Number of lines below with "plus": work it out and reply with that number only.

Stored dataset items:
┄┄┄┄┄┄┄┄┄┄┄┄┄┄┄┄┄┄┄┄

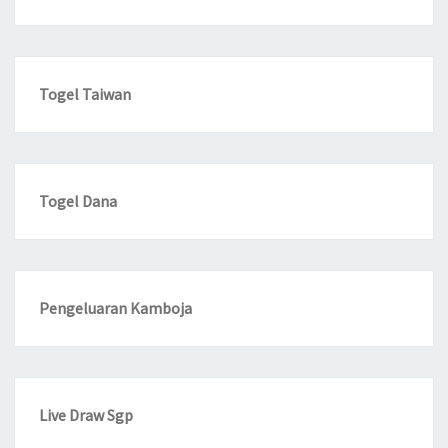
Togel Taiwan
Togel Dana
Pengeluaran Kamboja
Live Draw Sgp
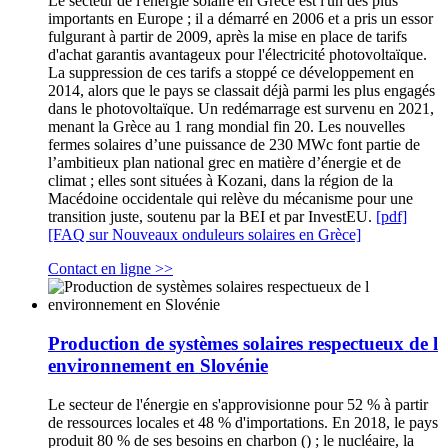
Le secteur de l'énergie solaire en Grèce est l'un des plus
importants en Europe ; il a démarré en 2006 et a pris un essor
fulgurant à partir de 2009, après la mise en place de tarifs
d'achat garantis avantageux pour l'électricité photovoltaïque.
La suppression de ces tarifs a stoppé ce développement en
2014, alors que le pays se classait déjà parmi les plus engagés
dans le photovoltaïque. Un redémarrage est survenu en 2021,
menant la Grèce au 1 rang mondial fin 20. Les nouvelles
fermes solaires d’une puissance de 230 MWc font partie de
l’ambitieux plan national grec en matière d’énergie et de
climat ; elles sont situées à Kozani, dans la région de la
Macédoine occidentale qui relève du mécanisme pour une
transition juste, soutenu par la BEI et par InvestEU.
[pdf]
[FAQ sur Nouveaux onduleurs solaires en Grèce]
Contact en ligne >>
Production de systèmes solaires respectueux de l
environnement en Slovénie
Le secteur de l'énergie en s'approvisionne pour 52 % à partir
de ressources locales et 48 % d'importations. En 2018, le pays
produit 80 % de ses besoins en charbon () ; le nucléaire, la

┄┄┄┄┄┄┄┄┄┄┄┄┄┄┄┄┄┄┄┄

• [Solution]: 2